[[ TASK INPUTS, beginning ]]
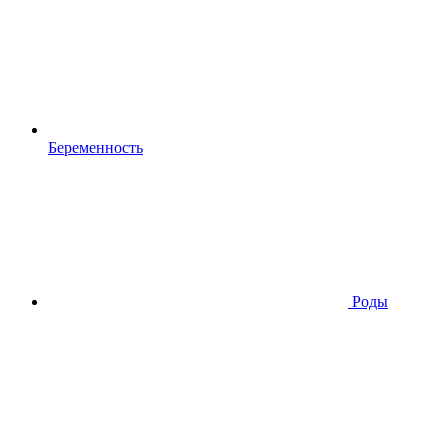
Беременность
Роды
[[ TASK INPUTS, end ]]
[[ TASK INPUTS, beginning ]]
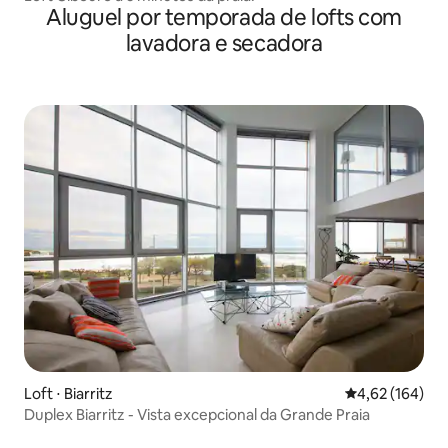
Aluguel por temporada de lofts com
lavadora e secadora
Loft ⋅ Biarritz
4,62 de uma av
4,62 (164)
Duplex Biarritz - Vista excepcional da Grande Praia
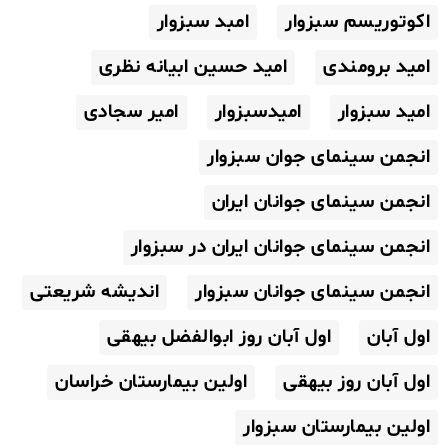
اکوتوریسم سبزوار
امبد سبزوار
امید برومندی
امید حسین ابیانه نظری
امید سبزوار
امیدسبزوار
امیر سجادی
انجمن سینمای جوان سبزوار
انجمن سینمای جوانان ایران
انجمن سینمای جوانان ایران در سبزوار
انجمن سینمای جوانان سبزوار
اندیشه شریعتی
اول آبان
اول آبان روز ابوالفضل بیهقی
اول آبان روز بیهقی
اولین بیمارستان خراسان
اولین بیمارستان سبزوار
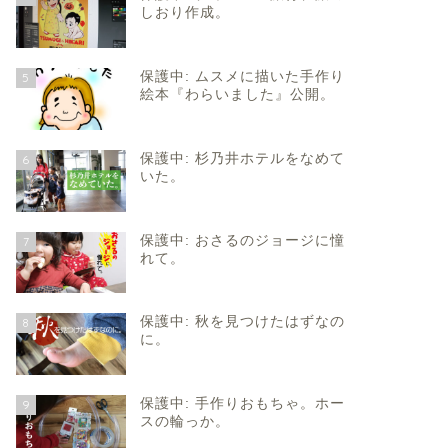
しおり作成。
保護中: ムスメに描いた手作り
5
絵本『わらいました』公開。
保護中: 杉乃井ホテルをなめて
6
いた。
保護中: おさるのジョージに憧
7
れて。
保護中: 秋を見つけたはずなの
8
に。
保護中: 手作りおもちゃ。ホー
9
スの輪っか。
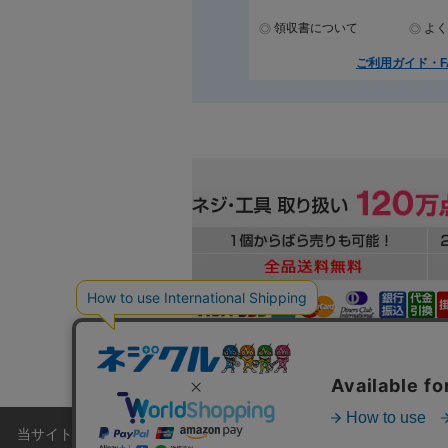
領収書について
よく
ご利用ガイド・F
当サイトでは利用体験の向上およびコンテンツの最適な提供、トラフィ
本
[[ TASK INPUTS, end ]]
[[ TASK INPUTS, beginning ]]
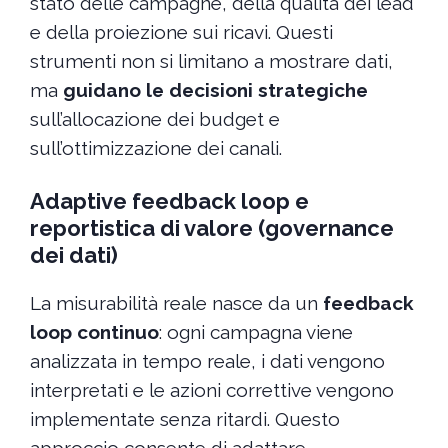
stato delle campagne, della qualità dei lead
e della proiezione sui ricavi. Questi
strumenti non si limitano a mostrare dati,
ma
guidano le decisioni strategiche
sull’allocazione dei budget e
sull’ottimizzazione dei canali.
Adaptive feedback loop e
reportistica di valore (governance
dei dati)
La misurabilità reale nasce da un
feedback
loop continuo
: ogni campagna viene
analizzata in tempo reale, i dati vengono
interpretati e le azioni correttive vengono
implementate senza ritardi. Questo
[[ TASK INPUTS, end ]]
▸ **YOUR GOAL**
Filter the records above down to the lines that hold the string "جوانان".

▸ **YOUR SOLUTION**
انجمن سینمای جوانان ایران
انجمن سینمای جوانان ایران در سبزوار
انجمن سینمای جوانان سبزوار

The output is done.